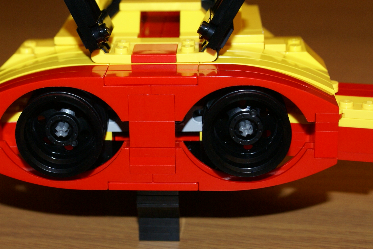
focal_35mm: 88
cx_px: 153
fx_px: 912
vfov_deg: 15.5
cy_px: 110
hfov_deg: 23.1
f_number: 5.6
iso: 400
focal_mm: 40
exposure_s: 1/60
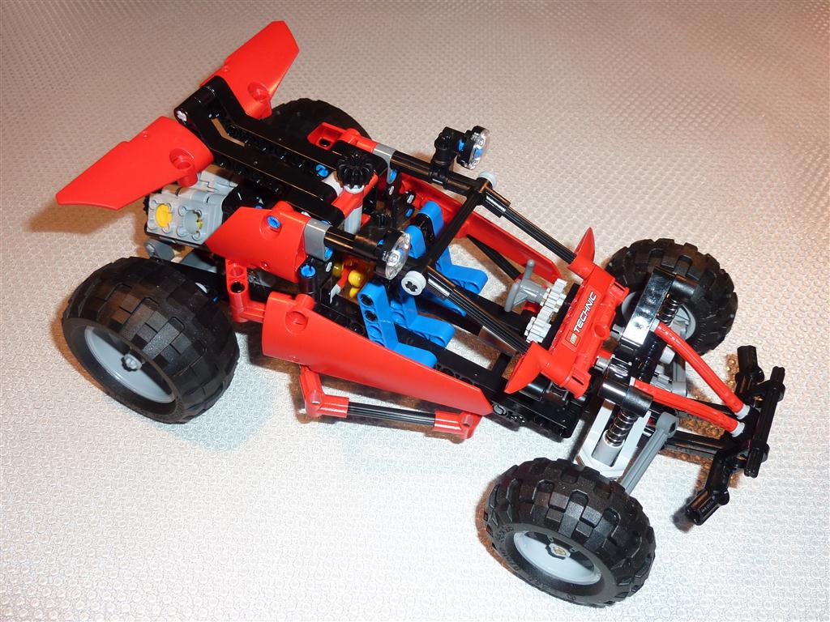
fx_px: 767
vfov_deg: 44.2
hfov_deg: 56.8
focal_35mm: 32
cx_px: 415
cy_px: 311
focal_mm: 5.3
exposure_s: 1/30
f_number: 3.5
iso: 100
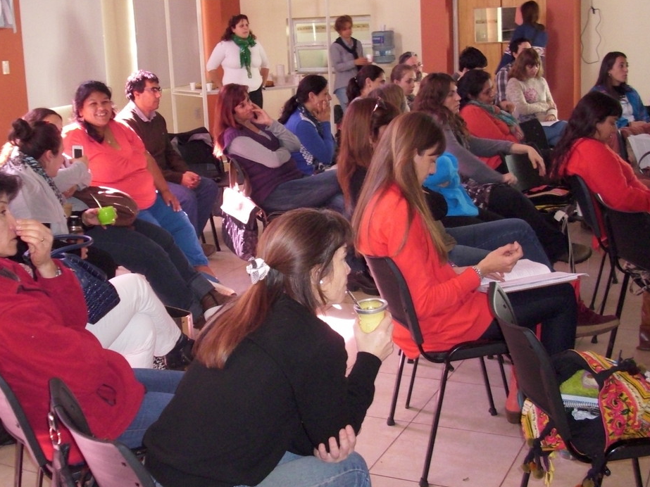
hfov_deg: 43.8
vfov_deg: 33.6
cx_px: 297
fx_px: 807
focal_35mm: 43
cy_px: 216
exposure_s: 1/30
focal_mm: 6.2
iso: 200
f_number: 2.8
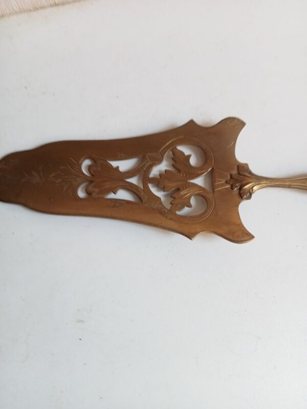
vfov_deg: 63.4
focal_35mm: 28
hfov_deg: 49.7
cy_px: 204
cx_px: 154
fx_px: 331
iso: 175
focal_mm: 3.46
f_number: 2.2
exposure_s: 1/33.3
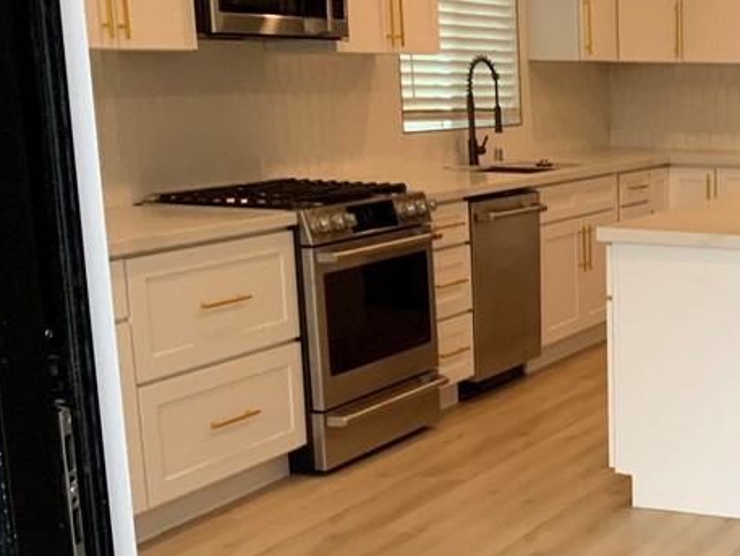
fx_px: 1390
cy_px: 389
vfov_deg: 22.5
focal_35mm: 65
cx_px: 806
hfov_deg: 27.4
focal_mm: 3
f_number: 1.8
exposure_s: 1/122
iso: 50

------------

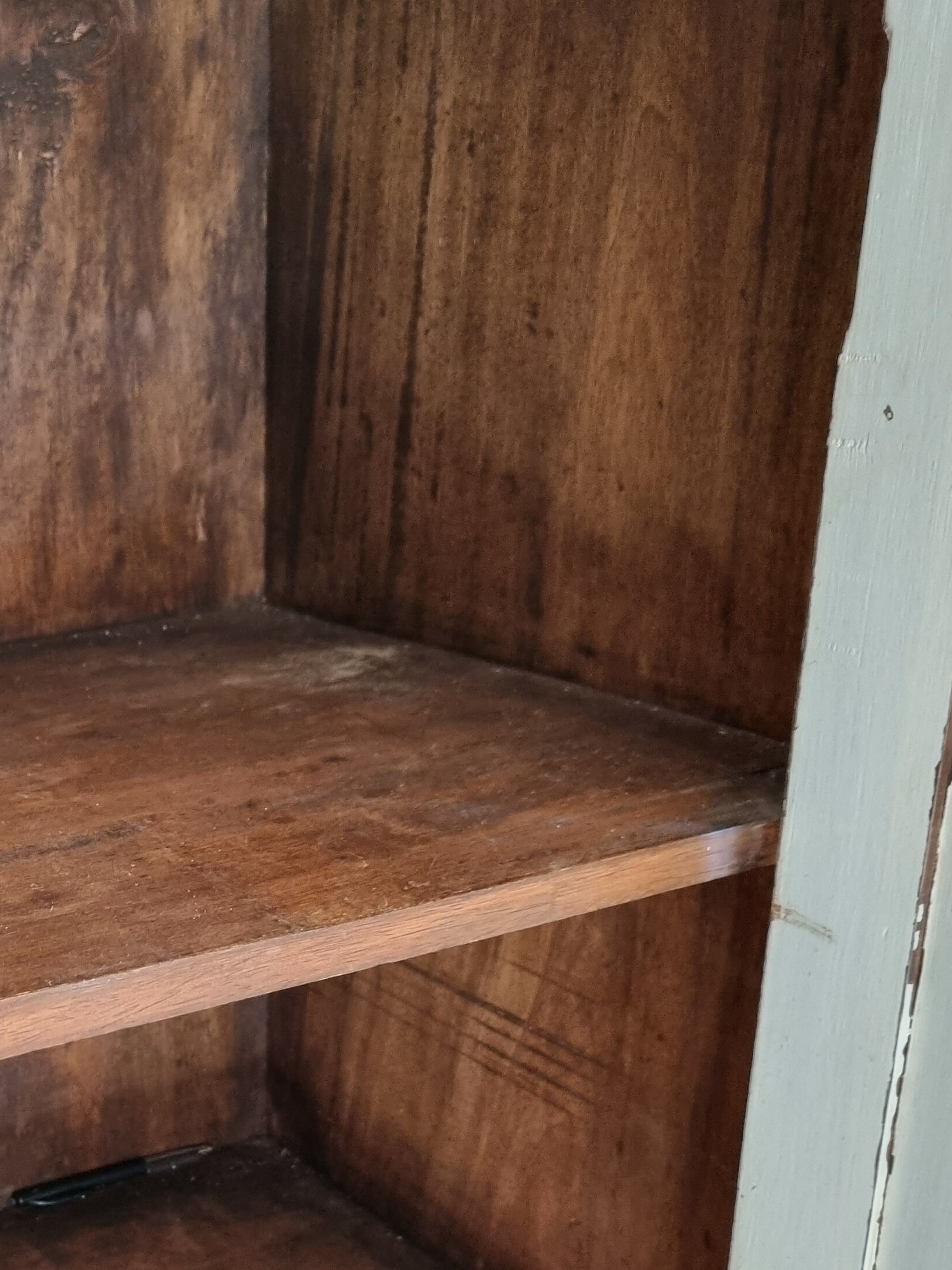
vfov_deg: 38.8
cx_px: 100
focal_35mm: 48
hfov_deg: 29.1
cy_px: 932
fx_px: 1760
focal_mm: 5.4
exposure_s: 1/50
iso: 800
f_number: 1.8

------------

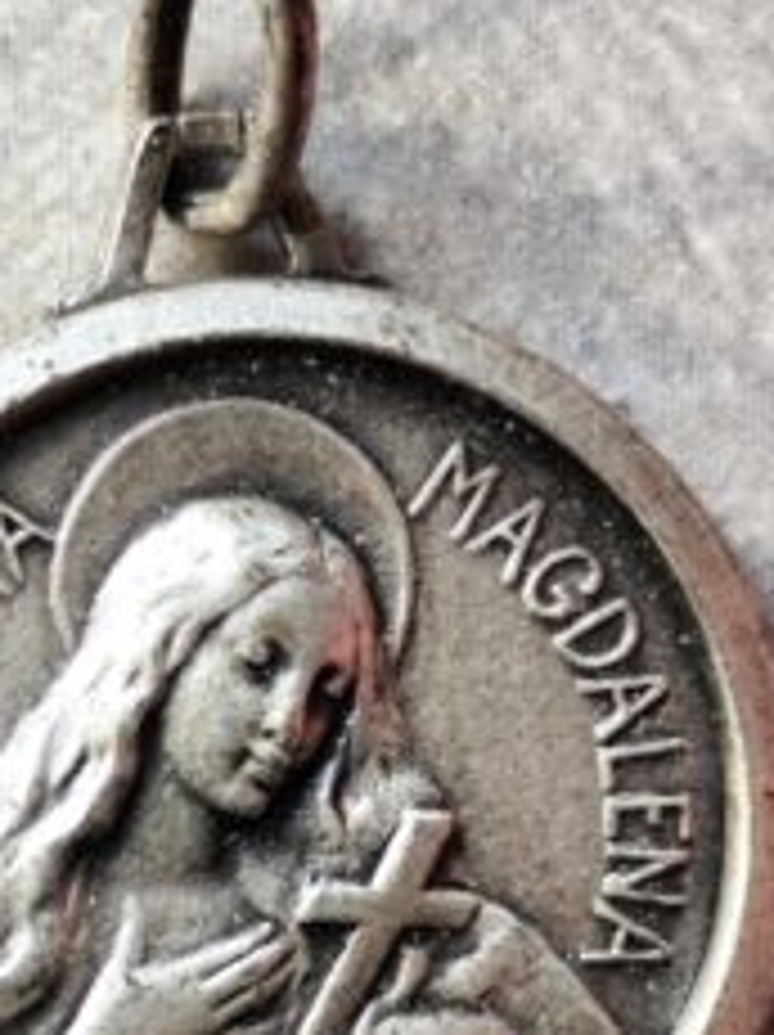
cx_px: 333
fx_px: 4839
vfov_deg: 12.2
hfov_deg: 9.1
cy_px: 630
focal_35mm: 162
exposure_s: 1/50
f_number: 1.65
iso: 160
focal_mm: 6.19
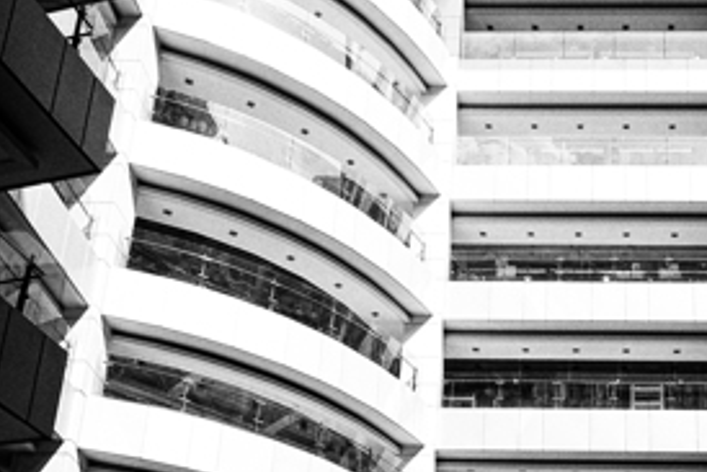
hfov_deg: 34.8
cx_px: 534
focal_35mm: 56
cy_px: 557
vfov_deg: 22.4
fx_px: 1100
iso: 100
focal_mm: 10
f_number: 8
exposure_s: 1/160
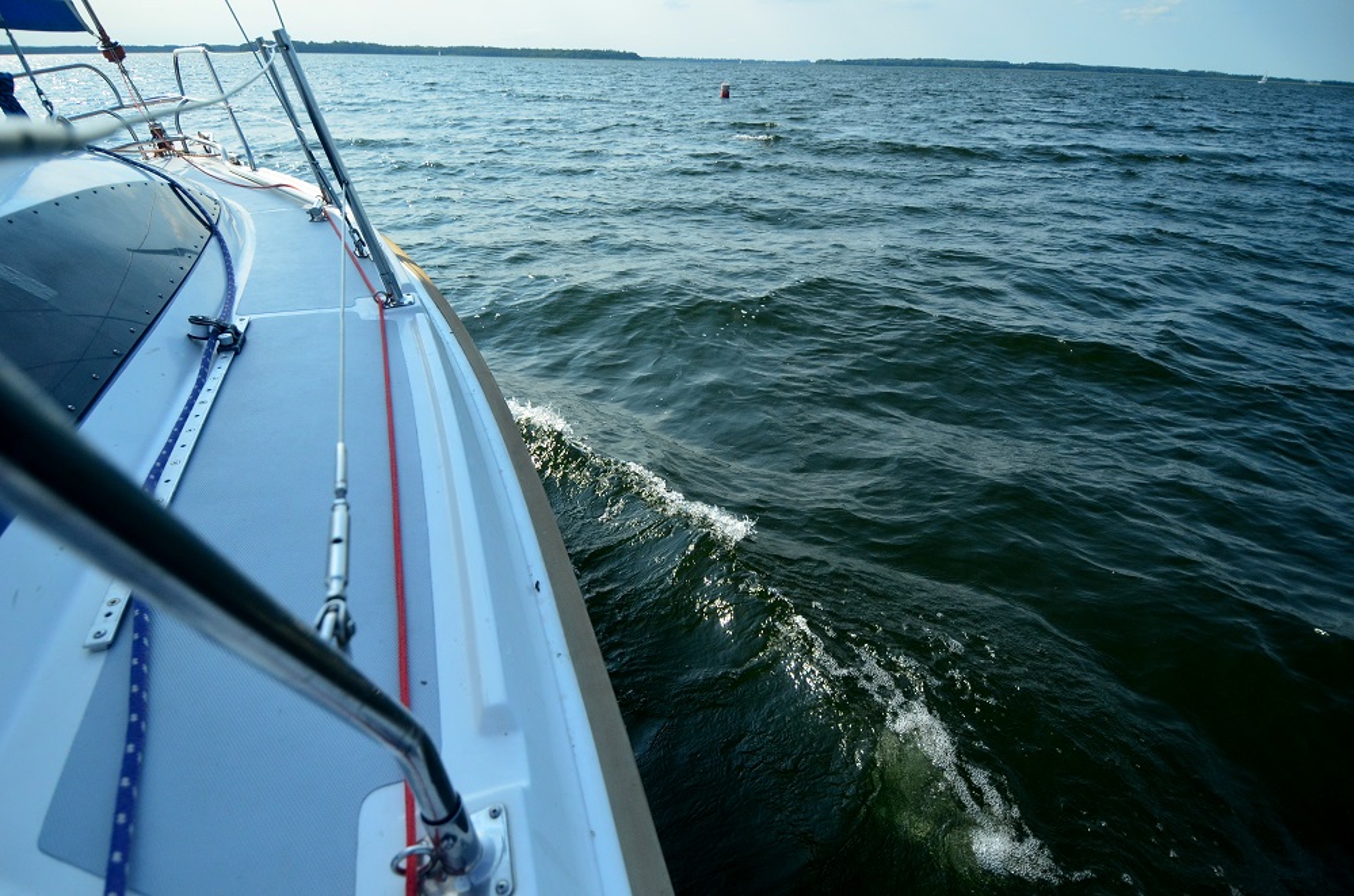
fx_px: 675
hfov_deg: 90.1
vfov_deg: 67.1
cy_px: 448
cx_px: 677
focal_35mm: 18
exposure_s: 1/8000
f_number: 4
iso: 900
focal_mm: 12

------------

Transcribe exactly the lines above, beginning at the one with "focal_mm: 6.19" and going up to and including the one with "focal_mm: 12". Pictures do not belong in the copy.

focal_mm: 6.19
hfov_deg: 34.8
cx_px: 534
focal_35mm: 56
cy_px: 557
vfov_deg: 22.4
fx_px: 1100
iso: 100
focal_mm: 10
f_number: 8
exposure_s: 1/160
fx_px: 675
hfov_deg: 90.1
vfov_deg: 67.1
cy_px: 448
cx_px: 677
focal_35mm: 18
exposure_s: 1/8000
f_number: 4
iso: 900
focal_mm: 12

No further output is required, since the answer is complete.